Despite being Singaporean, I actually do not really like most local food, especially Chinese food – I do not like noodles or soup. The dishes which I appreciate are those of Peranakan/ Eurasian/ Indonesian style – the cuisines with complex flavours from their custom made rempah, sambal and gravy. I don’t have a particular favourite dish but I like the cuisine as a whole for how complex it is. But precisely because it’s not simple and I can never replicate such dishes at home, I am very interested to try new restaurants in the local dining scene! I like it even more if it’s modernised versions of classic dishes. Sorry, but I am not a traditional cooking sort of person. I am all for creativity when it comes to food, except when it comes to steak.
Long story aside, this restaurant which I’m trying for the first time serves modern Peranakan style cuisine.
CreatureS has been around for a while but recently had more exposure because they came up with a dish of Crispy Chicken Rendang after the Masterchef saga. I would have never bothered trying chicken rendang because I believe rendang is better with beef or lamb, but since CreatureS is not a traditional cooking restaurant, I wanted to see what magic they added into this dish.
Otherwise, I probably would have put off trying this restaurant till later because the location at Desker Road is personally not the most convenient for me – it is close to Mustafa, and Swee Choon Dim Sum – somewhere between “the world famous Serangoon Road*” and Jalan Besar and I generally don’t hang out around this area. However, I think this location is GREAT for tourists. Tourists and expats loves Mustafa because it’s the most unique supermarket in Singapore. You can find anything here at cheaper than usual prices. The surroundings is also not like anywhere else in Singapore and it is something less curated to see compared to the rest of the country which is too man made.
*I actually once heard a Caucasian foreigner exclaim that he’s at the “world famous Serganoon Road” the moment he stepped out of Little India Station. Little India could actually be more iconic of Singapore than the Merlion.
Despite being in a pretty old shop house, the interior was nicely done up (not the shabby hipster kind of style like but modern and clean looking) and the scent of lemongrass greeted us when we stepped into the restaurant. They even had a little cozy outdoor roof top area.
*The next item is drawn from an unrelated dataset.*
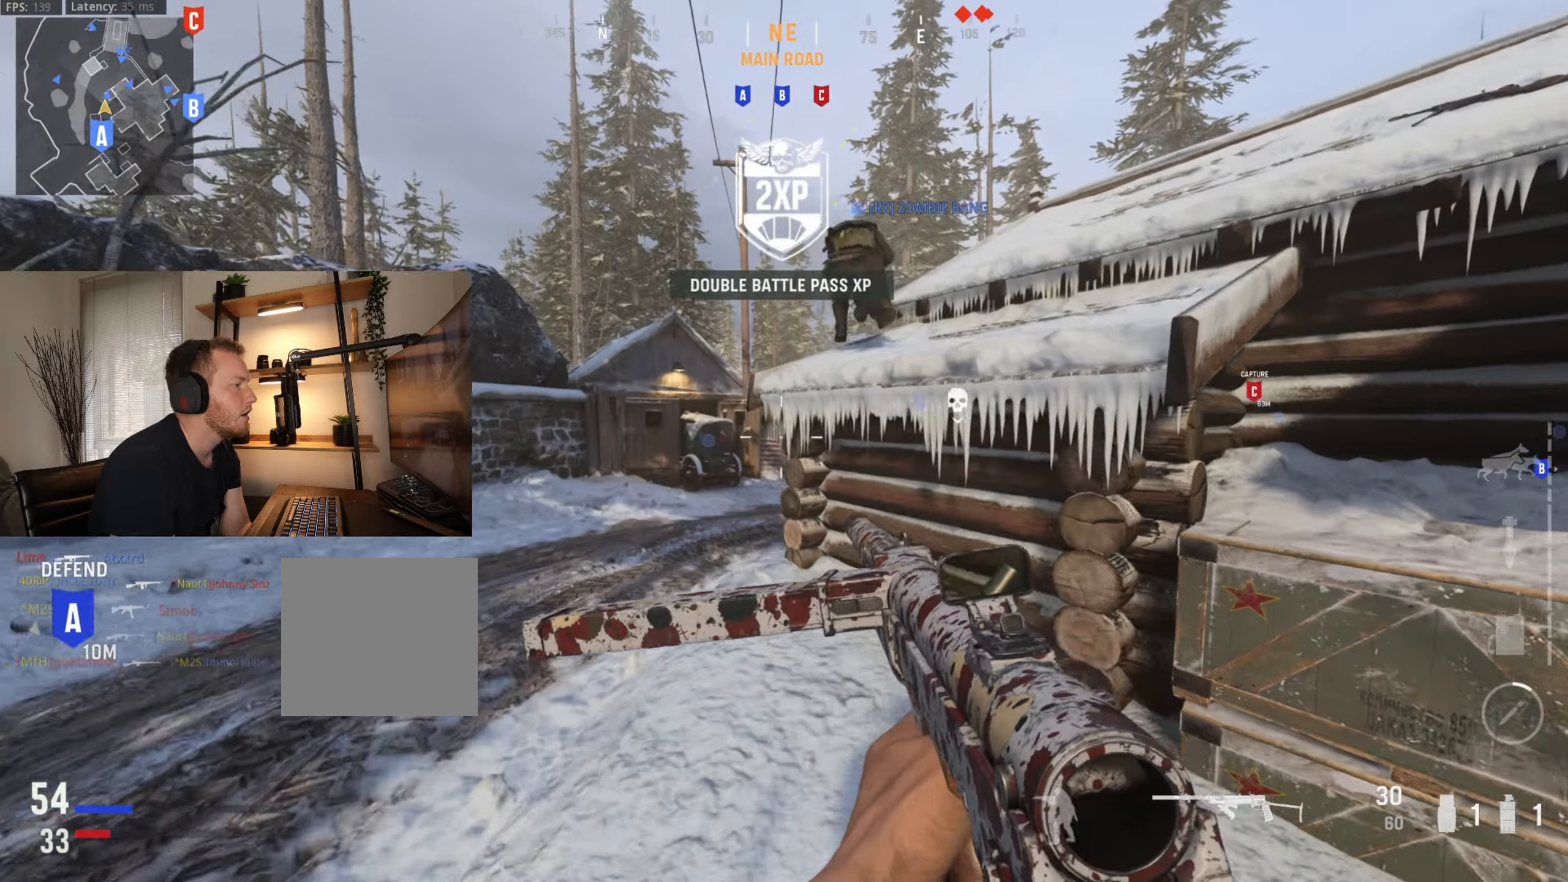
{"buttons": [], "left_stick": "left", "right_stick": "center", "events": [[33, "right_stick", "right"], [100, "right_stick", "center"], [350, "left_stick", "left"]]}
They seated most guests on the upper level of their restaurant by default and I greatly appreciated this because I had a bad experience at this certain lobster restaurant in Katong which seated diners on the first level, greatly compromising the privacy of customers since their staircase was at the rear end (so everyone needed to walk past if you’re seated downstairs) and the temperature difference whenever the main door opened was disturbing. Basically that restaurant should not even rent such a unit for a restaurant which is meant to be expensive. That’s another story for another day, but that experience was terrible. That aside, at least CreatureS’ staircase is near the front of the restaurants so I assume when they are full and diners do get seated downstairs, it won’t be as unpleasant as that lobster restaurant in Katong. Our dinner on the second storey was very comfortable and had adequate privacy. I was very satisfied.
I am glad that my dining companion for today believes in having appetizers and desserts and not just main courses. There were actually so many things we wanted to try, but we settled for this Ngoh Hiang & Kieh Pie Tie because they said the Ngoh Hiang was homemade by the chef’s aunt (or something along that line) and brought to the restaurant to be fried. Ngoh Hiang and Kueh Pie Tie can be commonly found in Singapore but majority of those I’ve tried were not good. This Ngoh Hiang indeed did not disappoint but a part of me still think my grandmother’s was better – but that’s what everybody thinks of their own family’s version isn’t it? Compared to commercial versions I’d say it’s way better than most others. The filling was not too compact (like if they put too much flour it will be tightly bound like a tough meatball) and had lots of crunch. The frying was also on point making the skin thinly crispy.
The Kueh Pie Tie was alright but I think I could get slightly better ones from other Peranakan restaurants like Violet Oon or Candlenut. I think Indocafe still serves my favourite Kueh Pie Tie in my memory. (However this is still much better than hawker stalls for sure, that’s out of the comparison I’m making).
I wouldn’t mind having this dish again but if I came back again I would choose a different appetizer to share because I love novelty!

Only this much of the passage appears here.